After this realization, it was easy to put the pieces together. None of my outfits felt like they were mine because they weren’t. Who I was before the pandemic is a completely different person than who I am now.
When the pandemic forced Temple University to shut down its campus in March 2020, I was sent home a semester and a half into my freshman year, just four months into adulthood. I had to pack up everything just as I was starting to figure out how to navigate the whole college thing.
As the months at home went by, I found it difficult to understand what I truly enjoy doing. I spent so much time in my room trying not to lose my sanity, distracting myself by taking up new, random hobbies, like crocheting and embroidery, and scrolling mindlessly all day on TikTok. Though quarantine was full of self-reflection, I failed to realize who I am outside of it.
Since coming to terms with my realization, my mission has been to figure out who I actually am. I moved back to Temple’s Main Campus in the fall of 2020, but only recently started going out and experiencing pre-pandemic life, like by exploring Philadelphia and trying new restaurants. I now keep a list of the places I like to go and the activities I enjoy doing.
I’ve donated old clothes and started buying new ones. I’m taking the time to evaluate how I feel in each outfit and ask myself if it expresses who I am.
I’ve started to ask myself tough questions. Who do I want to be? What makes me happy? Who do I want to spend my time around?
In the short time I’ve contemplated these questions, I have learned a lot about myself.

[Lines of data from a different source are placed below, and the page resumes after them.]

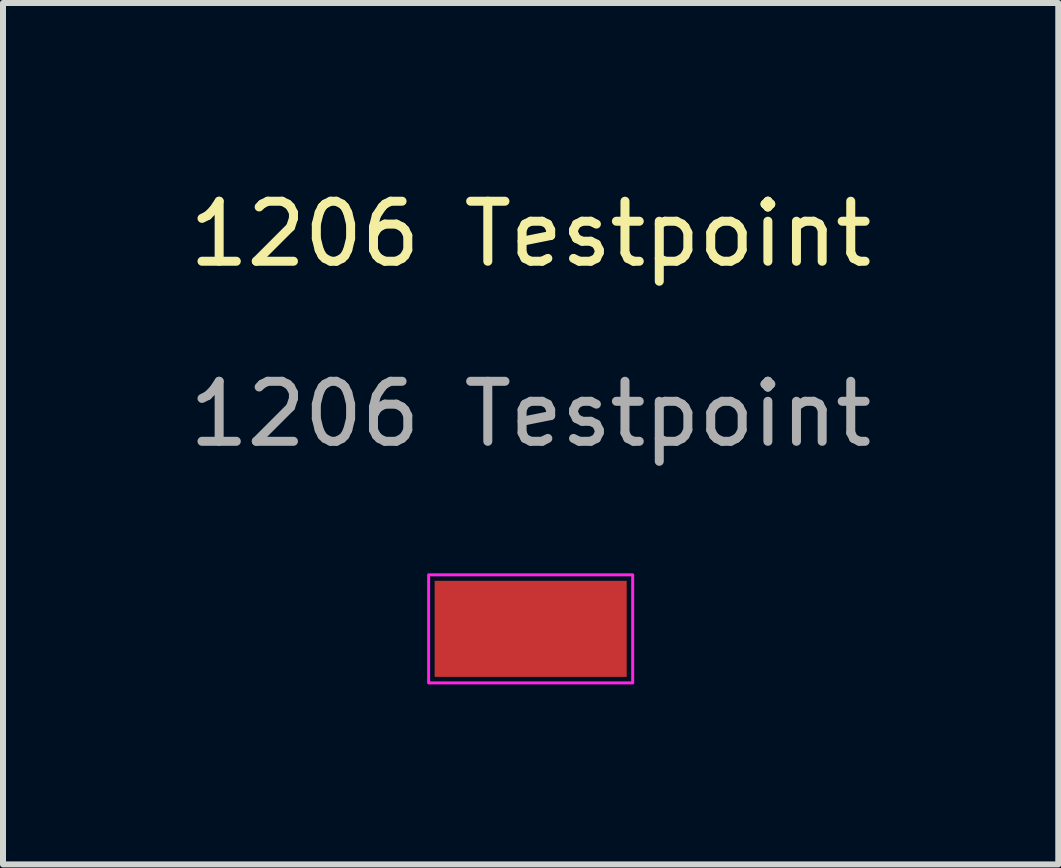
<source format=kicad_pcb>
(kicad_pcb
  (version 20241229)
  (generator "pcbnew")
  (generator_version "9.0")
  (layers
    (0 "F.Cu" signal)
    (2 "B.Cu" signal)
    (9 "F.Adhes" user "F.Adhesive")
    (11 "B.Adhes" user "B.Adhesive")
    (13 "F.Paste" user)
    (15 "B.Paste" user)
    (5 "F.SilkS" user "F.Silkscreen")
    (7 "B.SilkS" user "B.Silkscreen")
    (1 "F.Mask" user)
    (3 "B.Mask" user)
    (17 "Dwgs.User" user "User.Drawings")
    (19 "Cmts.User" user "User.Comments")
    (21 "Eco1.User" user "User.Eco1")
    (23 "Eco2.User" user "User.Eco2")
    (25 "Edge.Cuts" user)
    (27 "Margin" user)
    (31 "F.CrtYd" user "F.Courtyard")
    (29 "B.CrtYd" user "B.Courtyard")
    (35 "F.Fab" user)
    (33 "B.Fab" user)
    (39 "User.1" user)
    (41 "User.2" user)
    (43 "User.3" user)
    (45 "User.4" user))
  (footprint "1206 Testpoint"
    (layer "F.Cu")
    (at 5.792 7.428)
    (property "Reference" "1206 Testpoint" (at 0 -6.58 0) (unlocked yes) (layer "F.SilkS") (effects (font (size 1 1) (thickness 0.15))))
    (attr smd)
    (fp_rect (start -1.7 -0.9) (end 1.7 0.9) (stroke (width 0.05) (type default)) (fill no) (layer "F.CrtYd"))
    (fp_text user "${REFERENCE}" (at 0 -3.58 0) (unlocked yes) (layer "F.Fab") (effects (font (size 1 1) (thickness 0.15))))
    (pad "1" smd rect (at 0 0) (size 3.2 1.6) (layers "F.Cu" "F.Mask" "F.Paste")))
  (gr_rect
    (start -3 -3)
    (end 14.583 11.353)
    (stroke (width 0.1) (type default))
    (fill no)
    (layer "Edge.Cuts")))
</source>
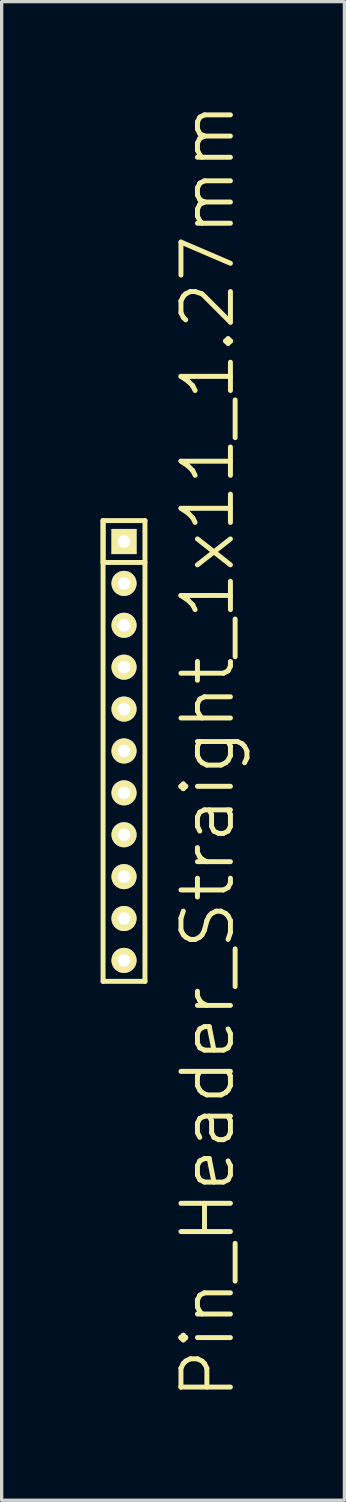
<source format=kicad_pcb>
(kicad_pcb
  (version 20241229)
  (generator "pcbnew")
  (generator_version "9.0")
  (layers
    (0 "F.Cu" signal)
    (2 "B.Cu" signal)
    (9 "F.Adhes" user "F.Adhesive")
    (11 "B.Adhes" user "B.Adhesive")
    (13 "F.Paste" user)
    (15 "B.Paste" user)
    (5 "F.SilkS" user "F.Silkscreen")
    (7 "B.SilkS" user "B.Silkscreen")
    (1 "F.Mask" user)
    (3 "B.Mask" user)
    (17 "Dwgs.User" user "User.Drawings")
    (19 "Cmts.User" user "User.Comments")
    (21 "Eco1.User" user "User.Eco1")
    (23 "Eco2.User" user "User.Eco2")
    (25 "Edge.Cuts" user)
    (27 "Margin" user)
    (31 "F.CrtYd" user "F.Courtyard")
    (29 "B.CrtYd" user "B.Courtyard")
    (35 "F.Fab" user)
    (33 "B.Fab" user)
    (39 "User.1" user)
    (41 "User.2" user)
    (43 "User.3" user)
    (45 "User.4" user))
  (footprint "Pin_Header_Straight_1x11_1.27mm"
    (layer "F.Cu")
    (at 0.71 13.368)
    (property "Reference" "Pin_Header_Straight_1x11_1.27mm" (at 2.54 6.35 90) (layer "F.SilkS") (effects (font (size 1.5 1.5) (thickness 0.15))))
    (attr through_hole)
    (fp_line (start -0.635 -0.635) (end -0.635 0.635) (stroke (width 0.15) (type solid)) (layer "F.SilkS"))
    (fp_line (start -0.635 -0.635) (end 0.635 -0.635) (stroke (width 0.15) (type solid)) (layer "F.SilkS"))
    (fp_line (start -0.635 0.635) (end 0.635 0.635) (stroke (width 0.15) (type solid)) (layer "F.SilkS"))
    (fp_line (start -0.635 13.335) (end -0.635 -0.635) (stroke (width 0.15) (type solid)) (layer "F.SilkS"))
    (fp_line (start 0.635 -0.635) (end 0.635 13.335) (stroke (width 0.15) (type solid)) (layer "F.SilkS"))
    (fp_line (start 0.635 13.335) (end -0.635 13.335) (stroke (width 0.15) (type solid)) (layer "F.SilkS"))
    (pad "1" thru_hole rect (at 0 0) (size 0.762 0.762) (drill 0.381) (layers "*.Cu" "*.Mask" "F.SilkS"))
    (pad "2" thru_hole circle (at 0 1.27) (size 0.762 0.762) (drill 0.381) (layers "*.Cu" "*.Mask" "F.SilkS"))
    (pad "3" thru_hole circle (at 0 2.54) (size 0.762 0.762) (drill 0.381) (layers "*.Cu" "*.Mask" "F.SilkS"))
    (pad "4" thru_hole circle (at 0 3.81) (size 0.762 0.762) (drill 0.381) (layers "*.Cu" "*.Mask" "F.SilkS"))
    (pad "5" thru_hole circle (at 0 5.08) (size 0.762 0.762) (drill 0.381) (layers "*.Cu" "*.Mask" "F.SilkS"))
    (pad "6" thru_hole circle (at 0 6.35) (size 0.762 0.762) (drill 0.381) (layers "*.Cu" "*.Mask" "F.SilkS"))
    (pad "7" thru_hole circle (at 0 7.62) (size 0.762 0.762) (drill 0.381) (layers "*.Cu" "*.Mask" "F.SilkS"))
    (pad "8" thru_hole circle (at 0 8.89) (size 0.762 0.762) (drill 0.381) (layers "*.Cu" "*.Mask" "F.SilkS"))
    (pad "9" thru_hole circle (at 0 10.16) (size 0.762 0.762) (drill 0.381) (layers "*.Cu" "*.Mask" "F.SilkS"))
    (pad "10" thru_hole circle (at 0 11.43) (size 0.762 0.762) (drill 0.381) (layers "*.Cu" "*.Mask" "F.SilkS"))
    (pad "11" thru_hole circle (at 0 12.7) (size 0.762 0.762) (drill 0.381) (layers "*.Cu" "*.Mask" "F.SilkS")))
  (gr_rect
    (start -3 -3)
    (end 7.391 42.436)
    (stroke (width 0.1) (type default))
    (fill no)
    (layer "Edge.Cuts")))
</source>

I used to be a person obsessed with sticking to a plan, as the slightest bit of a schedule change would send me into a spiral of anxiety because I feared everything would go wrong.
But the pandemic has shown me how much can change in a year, and I’ve learned to stop planning so rigidly. Over the past year, my college experience dramatically deviated from my hopes and expectations, leaving my fear of everything falling apart to replace my excitement for the future.
However, I’ve learned to be adaptable to let myself go with the flow instead of allowing my anxiety about straying from the plan to take over.
If it weren’t for my newfound flexibility, I would have never taken the risk of applying for graduate school. This was never part of my original plan as applying meant admitting that my life plan had changed yet again. In hindsight, it is clear I was just afraid of getting rejected. Taking this chance on myself allowed me to take a step closer to my dream job of being a multimedia journalist.
Using my new way of seeing the world, I am learning to take things one day at a time. There is no book on how to go about transitional periods during a pandemic. To soothe my young adult angst, I remember this pandemic has affected nearly everyone in the world, whether it is mentally, physically, or both. For many, in way worse ways than I could ever imagine.
Though I still have a lot of soul-searching to do, I think I’m starting to figure out who I am, and so far, I think I like her.